◆ Given instruction: Copy the entries line for line, starting at the first line and ending at the line that contains "1120 39 6 4 25 3". Include both of those lines.

◆ Records for processing:
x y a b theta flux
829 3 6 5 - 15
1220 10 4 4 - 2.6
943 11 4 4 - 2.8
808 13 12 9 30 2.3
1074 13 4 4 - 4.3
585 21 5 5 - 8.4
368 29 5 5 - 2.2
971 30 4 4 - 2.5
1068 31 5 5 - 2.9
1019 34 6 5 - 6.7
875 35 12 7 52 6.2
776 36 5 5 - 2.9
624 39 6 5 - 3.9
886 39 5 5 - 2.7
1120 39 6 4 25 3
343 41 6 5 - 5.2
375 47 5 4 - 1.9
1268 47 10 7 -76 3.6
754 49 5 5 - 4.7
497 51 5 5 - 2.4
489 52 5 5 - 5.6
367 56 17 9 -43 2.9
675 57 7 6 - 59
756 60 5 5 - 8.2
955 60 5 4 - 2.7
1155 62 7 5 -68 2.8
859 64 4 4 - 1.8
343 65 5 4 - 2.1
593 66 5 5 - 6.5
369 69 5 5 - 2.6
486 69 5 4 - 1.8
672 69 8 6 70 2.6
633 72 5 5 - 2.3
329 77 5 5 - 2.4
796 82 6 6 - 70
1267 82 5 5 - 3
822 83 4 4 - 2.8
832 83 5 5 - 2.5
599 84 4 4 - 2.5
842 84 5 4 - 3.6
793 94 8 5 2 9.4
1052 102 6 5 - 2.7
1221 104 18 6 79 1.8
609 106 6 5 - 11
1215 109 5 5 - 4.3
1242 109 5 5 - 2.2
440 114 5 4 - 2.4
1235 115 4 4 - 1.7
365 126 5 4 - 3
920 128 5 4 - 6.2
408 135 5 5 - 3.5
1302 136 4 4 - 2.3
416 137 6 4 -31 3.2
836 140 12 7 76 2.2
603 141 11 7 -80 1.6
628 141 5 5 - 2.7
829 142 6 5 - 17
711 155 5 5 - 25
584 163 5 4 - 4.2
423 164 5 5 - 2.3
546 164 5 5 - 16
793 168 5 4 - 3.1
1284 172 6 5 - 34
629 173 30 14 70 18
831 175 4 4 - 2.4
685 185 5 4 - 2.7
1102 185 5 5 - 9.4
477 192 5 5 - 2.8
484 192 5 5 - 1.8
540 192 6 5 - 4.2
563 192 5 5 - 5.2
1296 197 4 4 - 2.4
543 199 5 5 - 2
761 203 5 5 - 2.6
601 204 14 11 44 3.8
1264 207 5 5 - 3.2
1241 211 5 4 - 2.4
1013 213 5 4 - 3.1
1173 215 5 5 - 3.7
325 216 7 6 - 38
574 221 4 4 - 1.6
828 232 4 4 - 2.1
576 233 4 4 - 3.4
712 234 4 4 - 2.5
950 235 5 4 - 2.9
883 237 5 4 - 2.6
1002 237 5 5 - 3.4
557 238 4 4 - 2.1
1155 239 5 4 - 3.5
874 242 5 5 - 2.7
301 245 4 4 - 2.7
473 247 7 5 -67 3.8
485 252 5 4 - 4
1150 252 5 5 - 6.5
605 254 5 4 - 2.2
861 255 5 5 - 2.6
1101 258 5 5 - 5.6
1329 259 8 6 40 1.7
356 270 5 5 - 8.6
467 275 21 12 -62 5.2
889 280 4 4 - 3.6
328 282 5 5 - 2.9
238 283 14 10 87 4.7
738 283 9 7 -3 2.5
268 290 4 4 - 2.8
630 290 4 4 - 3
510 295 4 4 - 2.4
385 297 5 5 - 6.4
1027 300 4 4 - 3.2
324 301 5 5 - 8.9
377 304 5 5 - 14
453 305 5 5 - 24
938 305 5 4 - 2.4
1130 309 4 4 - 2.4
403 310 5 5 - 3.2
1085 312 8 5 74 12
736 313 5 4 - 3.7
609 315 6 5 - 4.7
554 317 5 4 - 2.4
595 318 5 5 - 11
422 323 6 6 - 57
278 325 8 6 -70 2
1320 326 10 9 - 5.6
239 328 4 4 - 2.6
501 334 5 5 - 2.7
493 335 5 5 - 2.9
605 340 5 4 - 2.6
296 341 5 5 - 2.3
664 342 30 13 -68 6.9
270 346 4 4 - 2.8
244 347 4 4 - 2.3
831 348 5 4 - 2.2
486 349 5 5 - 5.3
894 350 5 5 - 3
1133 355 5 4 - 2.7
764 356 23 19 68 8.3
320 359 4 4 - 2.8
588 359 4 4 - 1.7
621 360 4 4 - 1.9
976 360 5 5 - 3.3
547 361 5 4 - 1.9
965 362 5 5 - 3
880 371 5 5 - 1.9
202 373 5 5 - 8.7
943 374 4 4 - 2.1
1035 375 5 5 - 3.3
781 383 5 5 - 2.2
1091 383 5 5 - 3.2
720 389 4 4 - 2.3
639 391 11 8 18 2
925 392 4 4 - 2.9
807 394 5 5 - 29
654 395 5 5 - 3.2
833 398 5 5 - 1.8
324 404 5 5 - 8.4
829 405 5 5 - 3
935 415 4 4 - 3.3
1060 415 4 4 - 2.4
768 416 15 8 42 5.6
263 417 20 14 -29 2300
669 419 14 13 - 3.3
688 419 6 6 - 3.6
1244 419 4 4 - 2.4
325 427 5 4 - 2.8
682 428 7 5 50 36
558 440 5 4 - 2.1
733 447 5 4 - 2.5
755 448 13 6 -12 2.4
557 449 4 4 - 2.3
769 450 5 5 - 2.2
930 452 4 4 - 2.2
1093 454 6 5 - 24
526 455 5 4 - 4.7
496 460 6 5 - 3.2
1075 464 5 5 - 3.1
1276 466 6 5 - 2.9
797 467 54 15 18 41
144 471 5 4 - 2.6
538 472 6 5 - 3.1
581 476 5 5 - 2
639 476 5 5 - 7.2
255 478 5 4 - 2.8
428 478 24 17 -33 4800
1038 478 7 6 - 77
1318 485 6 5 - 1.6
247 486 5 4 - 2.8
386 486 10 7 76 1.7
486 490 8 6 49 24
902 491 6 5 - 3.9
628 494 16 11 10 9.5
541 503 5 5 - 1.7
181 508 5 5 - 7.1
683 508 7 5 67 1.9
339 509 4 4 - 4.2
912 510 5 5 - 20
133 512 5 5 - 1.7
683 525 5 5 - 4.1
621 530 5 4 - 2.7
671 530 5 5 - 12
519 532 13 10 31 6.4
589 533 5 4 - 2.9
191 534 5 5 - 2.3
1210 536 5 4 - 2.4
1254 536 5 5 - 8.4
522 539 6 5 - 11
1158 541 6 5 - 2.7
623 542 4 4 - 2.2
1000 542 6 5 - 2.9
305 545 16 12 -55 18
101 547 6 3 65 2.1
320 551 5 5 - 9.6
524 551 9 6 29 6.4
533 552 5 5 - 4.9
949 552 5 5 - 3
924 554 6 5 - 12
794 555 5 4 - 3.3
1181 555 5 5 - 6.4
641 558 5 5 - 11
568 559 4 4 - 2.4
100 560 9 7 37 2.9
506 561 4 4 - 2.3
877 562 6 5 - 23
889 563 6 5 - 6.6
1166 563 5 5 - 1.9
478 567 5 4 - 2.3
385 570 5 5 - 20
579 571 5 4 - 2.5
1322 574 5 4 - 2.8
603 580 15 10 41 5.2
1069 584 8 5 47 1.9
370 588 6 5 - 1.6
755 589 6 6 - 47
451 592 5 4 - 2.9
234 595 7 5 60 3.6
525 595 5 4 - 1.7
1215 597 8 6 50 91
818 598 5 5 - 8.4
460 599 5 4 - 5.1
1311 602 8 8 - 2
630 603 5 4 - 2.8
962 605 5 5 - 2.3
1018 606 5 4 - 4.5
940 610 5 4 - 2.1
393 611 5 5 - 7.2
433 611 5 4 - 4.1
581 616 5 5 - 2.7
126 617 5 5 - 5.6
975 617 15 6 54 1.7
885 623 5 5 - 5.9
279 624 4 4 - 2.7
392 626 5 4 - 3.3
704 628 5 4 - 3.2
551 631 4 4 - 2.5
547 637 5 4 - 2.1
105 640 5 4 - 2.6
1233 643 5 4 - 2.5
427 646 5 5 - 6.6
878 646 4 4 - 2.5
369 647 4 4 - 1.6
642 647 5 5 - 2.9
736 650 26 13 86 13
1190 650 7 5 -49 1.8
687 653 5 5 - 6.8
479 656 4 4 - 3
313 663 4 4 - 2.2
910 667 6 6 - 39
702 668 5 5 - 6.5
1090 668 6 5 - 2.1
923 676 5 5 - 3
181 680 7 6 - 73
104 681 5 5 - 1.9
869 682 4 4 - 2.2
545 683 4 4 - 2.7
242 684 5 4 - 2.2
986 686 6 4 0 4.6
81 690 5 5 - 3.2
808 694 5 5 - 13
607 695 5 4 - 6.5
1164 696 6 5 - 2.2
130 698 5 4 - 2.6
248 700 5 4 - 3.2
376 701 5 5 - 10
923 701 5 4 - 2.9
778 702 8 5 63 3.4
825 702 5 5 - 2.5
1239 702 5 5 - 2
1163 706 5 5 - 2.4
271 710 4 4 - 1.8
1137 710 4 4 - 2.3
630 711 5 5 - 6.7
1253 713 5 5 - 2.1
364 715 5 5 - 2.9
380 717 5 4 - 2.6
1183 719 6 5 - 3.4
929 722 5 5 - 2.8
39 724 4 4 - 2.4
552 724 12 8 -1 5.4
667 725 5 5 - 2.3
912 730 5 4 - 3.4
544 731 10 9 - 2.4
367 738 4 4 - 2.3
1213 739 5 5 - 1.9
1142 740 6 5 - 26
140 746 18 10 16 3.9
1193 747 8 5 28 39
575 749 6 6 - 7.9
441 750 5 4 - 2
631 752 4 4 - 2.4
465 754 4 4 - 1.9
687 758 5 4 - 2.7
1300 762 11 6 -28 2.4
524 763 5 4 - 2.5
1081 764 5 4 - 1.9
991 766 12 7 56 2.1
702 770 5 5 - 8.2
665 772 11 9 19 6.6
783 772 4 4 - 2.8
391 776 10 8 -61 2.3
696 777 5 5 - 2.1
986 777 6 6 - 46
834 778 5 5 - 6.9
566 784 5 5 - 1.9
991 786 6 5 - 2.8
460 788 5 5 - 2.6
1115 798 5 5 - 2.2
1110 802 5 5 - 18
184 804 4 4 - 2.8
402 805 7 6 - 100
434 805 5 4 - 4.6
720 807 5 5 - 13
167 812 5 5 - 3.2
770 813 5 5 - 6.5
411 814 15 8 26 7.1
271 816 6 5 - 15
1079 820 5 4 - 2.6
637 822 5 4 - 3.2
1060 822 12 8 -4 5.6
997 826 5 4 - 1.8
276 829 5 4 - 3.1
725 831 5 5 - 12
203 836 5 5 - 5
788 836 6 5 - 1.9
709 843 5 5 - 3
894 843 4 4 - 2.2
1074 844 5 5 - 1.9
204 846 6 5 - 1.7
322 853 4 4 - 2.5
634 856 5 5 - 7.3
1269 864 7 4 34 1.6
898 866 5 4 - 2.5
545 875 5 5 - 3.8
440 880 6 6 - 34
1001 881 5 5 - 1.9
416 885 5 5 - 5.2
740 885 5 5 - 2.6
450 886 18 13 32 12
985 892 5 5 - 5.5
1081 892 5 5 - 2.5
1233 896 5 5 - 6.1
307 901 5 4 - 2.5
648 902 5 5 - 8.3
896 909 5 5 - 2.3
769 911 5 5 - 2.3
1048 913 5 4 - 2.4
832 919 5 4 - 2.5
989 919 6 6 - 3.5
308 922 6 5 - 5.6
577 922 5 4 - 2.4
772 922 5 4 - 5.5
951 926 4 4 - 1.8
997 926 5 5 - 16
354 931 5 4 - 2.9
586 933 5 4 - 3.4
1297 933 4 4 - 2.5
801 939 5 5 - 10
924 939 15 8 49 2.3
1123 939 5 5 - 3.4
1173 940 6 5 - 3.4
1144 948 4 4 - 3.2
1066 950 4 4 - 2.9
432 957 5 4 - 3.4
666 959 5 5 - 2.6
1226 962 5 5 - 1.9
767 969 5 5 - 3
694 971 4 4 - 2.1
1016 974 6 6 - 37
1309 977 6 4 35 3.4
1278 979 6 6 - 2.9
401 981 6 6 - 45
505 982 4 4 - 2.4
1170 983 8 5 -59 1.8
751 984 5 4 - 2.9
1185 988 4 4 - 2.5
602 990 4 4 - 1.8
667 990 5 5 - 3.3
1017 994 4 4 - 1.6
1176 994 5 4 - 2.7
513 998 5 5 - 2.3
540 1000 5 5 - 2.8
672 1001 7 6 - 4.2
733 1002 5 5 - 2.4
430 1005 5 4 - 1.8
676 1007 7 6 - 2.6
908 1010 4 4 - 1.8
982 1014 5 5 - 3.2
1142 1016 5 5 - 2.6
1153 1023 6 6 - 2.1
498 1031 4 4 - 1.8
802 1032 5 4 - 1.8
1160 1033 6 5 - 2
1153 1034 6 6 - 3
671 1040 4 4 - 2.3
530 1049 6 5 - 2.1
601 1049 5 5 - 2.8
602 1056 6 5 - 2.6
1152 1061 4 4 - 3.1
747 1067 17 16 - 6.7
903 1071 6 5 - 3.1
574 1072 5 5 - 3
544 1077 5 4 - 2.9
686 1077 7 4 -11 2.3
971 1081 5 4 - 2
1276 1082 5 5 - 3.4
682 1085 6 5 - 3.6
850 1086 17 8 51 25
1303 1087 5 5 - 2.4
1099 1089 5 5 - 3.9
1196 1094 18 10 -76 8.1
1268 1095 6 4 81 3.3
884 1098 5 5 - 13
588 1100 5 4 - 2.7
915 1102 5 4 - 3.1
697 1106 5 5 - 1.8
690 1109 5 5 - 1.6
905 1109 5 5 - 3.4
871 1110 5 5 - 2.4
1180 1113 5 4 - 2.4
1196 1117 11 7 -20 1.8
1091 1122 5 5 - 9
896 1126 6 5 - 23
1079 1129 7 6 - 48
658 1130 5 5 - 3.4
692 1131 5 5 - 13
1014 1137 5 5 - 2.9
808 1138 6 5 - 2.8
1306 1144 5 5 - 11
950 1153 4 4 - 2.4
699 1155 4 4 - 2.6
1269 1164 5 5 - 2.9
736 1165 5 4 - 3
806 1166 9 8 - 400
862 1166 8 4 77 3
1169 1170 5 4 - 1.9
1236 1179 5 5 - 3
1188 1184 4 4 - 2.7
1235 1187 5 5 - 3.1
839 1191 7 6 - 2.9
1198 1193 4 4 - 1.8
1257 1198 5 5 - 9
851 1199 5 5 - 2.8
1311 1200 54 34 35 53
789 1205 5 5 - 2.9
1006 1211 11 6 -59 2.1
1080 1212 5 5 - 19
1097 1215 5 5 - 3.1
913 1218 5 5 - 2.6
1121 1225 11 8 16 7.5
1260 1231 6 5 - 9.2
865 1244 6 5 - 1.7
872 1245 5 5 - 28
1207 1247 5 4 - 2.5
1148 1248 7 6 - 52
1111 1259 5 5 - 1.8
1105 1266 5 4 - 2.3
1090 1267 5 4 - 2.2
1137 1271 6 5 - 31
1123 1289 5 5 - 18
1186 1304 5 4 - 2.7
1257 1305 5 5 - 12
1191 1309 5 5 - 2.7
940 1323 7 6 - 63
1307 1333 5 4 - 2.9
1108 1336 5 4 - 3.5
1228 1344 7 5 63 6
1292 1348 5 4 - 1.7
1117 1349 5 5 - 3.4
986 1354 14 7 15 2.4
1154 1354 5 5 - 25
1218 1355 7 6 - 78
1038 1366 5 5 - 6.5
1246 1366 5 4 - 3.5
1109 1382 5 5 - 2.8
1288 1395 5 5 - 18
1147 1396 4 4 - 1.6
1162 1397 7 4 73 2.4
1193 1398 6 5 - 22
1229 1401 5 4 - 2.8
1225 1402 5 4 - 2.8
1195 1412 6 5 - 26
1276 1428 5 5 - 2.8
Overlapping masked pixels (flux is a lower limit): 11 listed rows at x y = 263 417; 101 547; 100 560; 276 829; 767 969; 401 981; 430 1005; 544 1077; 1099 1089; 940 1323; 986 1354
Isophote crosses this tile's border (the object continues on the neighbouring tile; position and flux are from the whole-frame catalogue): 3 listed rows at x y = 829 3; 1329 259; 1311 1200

◆ Reply to the task:
x y a b theta flux
829 3 6 5 - 15
1220 10 4 4 - 2.6
943 11 4 4 - 2.8
808 13 12 9 30 2.3
1074 13 4 4 - 4.3
585 21 5 5 - 8.4
368 29 5 5 - 2.2
971 30 4 4 - 2.5
1068 31 5 5 - 2.9
1019 34 6 5 - 6.7
875 35 12 7 52 6.2
776 36 5 5 - 2.9
624 39 6 5 - 3.9
886 39 5 5 - 2.7
1120 39 6 4 25 3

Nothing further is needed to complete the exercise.